As a restaurant serving Indigenous cooking, the staff at Wahpepah’s Kitchen is diverse, pretty much by definition. Because of her family’s roots in Oklahoma—she summered there as a child—Wahpepah, who was raised and now works on Ohlone land, is a member of the Kickapoo Nation. Her three daughters, who play important roles at the restaurant, are Northern California Pomo (“They’ve taught me a lot about working together,” Wahpepah says), while the rest of her staff’s roots grew in the soils of the Ojibwe Nation of the Great Lakes region and a dozen other locales.
The ingredients that make it onto your plate can be just as far-flung.

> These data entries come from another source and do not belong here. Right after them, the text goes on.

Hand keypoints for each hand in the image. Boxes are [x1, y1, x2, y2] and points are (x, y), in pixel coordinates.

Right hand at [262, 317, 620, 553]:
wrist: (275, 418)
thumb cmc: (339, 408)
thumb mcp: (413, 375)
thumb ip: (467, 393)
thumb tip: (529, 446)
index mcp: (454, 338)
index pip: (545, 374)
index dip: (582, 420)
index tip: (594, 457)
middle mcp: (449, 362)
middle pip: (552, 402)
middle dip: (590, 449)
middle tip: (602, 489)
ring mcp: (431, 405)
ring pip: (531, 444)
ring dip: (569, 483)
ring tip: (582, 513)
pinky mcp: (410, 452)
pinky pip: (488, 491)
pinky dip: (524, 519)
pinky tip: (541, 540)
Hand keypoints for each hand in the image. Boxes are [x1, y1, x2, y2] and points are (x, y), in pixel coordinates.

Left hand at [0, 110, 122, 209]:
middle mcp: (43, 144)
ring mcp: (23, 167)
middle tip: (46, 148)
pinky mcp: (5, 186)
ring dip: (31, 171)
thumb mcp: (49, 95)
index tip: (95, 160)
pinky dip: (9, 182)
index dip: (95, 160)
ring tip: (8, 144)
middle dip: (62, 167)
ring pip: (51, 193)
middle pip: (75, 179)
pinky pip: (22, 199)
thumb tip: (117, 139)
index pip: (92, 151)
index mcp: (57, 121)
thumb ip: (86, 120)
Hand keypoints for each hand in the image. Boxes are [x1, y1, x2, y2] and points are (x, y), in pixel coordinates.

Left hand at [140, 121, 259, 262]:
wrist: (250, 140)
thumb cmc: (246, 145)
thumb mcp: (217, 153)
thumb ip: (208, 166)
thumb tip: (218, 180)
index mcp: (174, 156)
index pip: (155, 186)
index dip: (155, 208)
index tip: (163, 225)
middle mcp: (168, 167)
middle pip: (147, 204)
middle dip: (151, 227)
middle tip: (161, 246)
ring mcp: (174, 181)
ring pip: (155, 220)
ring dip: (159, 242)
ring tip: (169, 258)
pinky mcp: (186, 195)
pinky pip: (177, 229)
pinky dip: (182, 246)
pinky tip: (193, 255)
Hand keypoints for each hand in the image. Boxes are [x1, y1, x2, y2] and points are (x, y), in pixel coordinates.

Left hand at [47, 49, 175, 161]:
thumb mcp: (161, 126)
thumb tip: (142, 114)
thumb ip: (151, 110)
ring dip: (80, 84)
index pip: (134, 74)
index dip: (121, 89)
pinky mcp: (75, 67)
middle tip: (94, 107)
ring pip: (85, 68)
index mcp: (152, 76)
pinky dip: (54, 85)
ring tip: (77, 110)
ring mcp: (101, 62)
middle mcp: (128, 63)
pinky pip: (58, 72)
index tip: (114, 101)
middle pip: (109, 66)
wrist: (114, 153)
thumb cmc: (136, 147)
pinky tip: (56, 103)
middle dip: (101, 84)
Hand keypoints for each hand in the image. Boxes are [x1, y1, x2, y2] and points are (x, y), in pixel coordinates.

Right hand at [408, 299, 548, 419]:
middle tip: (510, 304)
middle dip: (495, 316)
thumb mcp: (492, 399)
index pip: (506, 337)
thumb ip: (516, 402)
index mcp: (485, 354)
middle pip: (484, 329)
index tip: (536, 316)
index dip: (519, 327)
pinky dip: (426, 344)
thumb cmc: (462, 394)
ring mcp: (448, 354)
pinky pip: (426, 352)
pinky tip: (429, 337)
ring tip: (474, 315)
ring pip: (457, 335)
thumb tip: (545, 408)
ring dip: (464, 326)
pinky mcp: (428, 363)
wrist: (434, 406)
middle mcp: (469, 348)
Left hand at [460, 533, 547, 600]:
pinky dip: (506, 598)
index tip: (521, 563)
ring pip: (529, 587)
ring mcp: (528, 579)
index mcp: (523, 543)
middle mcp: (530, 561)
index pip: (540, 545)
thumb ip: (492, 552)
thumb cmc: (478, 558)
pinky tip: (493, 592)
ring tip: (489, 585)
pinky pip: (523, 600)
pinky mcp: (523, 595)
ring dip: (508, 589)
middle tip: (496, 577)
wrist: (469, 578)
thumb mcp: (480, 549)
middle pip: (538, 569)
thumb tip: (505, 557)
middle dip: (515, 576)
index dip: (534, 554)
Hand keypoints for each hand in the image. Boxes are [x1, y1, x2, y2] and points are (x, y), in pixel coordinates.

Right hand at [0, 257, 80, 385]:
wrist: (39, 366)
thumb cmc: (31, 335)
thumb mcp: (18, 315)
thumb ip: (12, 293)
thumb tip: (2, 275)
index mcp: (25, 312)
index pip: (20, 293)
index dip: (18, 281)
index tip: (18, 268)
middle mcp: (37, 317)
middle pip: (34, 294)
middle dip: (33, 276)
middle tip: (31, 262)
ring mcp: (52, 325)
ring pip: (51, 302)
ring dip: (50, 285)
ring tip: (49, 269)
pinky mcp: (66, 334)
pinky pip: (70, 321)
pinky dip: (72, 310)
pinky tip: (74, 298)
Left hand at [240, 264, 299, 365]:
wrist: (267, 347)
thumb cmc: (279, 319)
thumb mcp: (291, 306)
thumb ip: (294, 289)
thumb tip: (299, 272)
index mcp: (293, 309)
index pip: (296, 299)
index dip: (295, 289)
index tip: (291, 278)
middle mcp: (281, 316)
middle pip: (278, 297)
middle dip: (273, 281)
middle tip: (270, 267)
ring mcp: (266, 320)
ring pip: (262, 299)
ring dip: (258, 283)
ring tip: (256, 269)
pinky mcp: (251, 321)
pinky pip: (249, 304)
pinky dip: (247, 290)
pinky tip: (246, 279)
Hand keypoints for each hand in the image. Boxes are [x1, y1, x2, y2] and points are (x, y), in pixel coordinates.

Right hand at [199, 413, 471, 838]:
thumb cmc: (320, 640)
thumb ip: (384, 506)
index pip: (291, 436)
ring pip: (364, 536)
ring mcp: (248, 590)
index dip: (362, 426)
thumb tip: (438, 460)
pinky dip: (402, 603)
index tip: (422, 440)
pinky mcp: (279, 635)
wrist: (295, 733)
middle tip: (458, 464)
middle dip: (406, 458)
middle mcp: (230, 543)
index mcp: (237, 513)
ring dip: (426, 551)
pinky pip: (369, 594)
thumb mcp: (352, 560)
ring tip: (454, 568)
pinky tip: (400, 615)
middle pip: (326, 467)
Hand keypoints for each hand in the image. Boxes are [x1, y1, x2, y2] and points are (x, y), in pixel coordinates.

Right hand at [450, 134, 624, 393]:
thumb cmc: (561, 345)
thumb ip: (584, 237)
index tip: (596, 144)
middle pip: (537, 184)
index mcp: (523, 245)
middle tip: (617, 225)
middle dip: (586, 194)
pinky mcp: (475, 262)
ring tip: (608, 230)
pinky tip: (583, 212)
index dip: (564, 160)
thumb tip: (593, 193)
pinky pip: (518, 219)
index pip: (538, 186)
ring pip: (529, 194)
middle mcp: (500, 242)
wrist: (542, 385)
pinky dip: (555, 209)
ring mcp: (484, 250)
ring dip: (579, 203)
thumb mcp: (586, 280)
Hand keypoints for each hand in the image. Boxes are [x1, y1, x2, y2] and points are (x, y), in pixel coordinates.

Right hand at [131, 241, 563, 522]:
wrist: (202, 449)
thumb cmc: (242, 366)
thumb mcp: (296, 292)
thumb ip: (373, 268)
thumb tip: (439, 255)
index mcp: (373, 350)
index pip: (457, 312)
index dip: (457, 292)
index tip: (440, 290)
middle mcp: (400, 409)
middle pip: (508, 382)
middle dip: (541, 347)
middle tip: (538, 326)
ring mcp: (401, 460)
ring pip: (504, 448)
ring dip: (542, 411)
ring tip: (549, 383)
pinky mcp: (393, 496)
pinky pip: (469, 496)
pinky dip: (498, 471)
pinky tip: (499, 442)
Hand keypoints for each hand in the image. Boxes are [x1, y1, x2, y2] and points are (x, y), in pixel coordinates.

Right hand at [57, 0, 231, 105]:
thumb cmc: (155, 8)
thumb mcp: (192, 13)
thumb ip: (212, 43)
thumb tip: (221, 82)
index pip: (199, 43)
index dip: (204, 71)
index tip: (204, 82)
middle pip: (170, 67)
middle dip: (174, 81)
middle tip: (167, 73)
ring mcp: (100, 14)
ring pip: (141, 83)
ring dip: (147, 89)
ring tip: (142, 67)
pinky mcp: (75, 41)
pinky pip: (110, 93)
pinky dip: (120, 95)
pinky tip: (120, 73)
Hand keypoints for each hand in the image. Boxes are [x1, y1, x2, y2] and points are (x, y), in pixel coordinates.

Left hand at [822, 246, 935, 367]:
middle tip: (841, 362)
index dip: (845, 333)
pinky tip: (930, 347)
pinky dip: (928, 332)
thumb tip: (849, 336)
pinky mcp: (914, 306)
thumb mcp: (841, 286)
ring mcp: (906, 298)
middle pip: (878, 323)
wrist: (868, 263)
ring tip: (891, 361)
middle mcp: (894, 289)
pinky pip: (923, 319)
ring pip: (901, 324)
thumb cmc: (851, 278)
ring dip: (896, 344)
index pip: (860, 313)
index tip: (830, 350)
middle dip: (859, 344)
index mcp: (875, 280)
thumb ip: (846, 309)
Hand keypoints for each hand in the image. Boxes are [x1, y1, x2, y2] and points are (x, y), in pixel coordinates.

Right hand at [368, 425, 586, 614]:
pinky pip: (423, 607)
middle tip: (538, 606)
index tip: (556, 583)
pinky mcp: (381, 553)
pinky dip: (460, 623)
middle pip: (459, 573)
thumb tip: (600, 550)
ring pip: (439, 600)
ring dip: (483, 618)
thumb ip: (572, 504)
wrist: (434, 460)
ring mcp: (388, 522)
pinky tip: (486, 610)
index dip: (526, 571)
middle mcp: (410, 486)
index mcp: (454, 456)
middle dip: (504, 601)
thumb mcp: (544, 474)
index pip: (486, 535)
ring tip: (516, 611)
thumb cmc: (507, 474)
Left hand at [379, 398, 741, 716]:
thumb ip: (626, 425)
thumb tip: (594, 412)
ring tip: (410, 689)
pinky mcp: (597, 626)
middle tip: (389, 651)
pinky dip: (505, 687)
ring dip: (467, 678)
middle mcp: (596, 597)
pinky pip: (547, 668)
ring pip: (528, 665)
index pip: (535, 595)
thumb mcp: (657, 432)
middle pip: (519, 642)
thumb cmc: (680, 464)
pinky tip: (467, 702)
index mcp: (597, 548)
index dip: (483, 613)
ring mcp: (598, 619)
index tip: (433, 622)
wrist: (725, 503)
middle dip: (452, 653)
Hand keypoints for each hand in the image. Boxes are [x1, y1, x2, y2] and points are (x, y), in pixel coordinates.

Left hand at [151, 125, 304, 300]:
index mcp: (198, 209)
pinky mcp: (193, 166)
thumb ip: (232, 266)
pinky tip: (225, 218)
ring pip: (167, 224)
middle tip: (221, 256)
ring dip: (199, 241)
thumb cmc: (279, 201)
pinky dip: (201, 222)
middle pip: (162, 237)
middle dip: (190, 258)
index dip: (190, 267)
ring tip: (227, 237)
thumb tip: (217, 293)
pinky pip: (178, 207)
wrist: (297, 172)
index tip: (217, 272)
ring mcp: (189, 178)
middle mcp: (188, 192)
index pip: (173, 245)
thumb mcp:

There’s salmon caught and smoked by Seattle-residing members of the Lummi Nation, blue corn harvested and dried by members of the Ute Nation in Colorado, and acorn flour milled by members of the Fresno members of the Mono Nation. Even the cedar-smoked salt is Native. This meticulous attention to sources is a big part of Wahpepah’s commitment to reclaim the “food sovereignty” of Indigenous peoples.
Wahpepah came by her love of cooking like a lot of chefs, drawing inspiration from elder relatives. Two of her strongest influences were her Oklahoman grandmother, who first showed Wahpepah how to properly dry freshly harvested corn and prepare the aforementioned Kickapoo chili when she was just 7, and her grandfather, also from Oklahoma, who taught the inquisitive child how to prepare cuts of game meat such as rabbit and deer.
Before she opened her restaurant in late 2021, Wahpepah ran a catering business, but the Kitchen that bears her name is much better suited to her interest in working at a level that has resulted in an invitation to cook at the White House and a nomination for a James Beard Award.
“We serve people from all over the Bay Area, all over the nation,” Wahpepah says. “Most of our customers don’t know who we are, but they leave amazed. And then they come back with a friend. That’s the beautiful part.”
These days, for her own sustenance, Wahpepah finds herself returning to her grandmother’s chili or the green pumpkin-seed mole, which like the restaurant’s tacos—bison, rabbit, or squash—is served with a side of greens grown on a nearby Oakland rooftop. And while these dishes and others may have brought Wahpepah a measure of personal acclaim that’s never been her goal.
“I happen to be doing something I love,” she says. “Things like the James Beard nomination are nice, but the importance of it is that our work and what we’re doing in the community is recognized. That’s definitely the mission—to promote food sovereignty while being visible in our community, especially to youth. They are our next generation, you know.”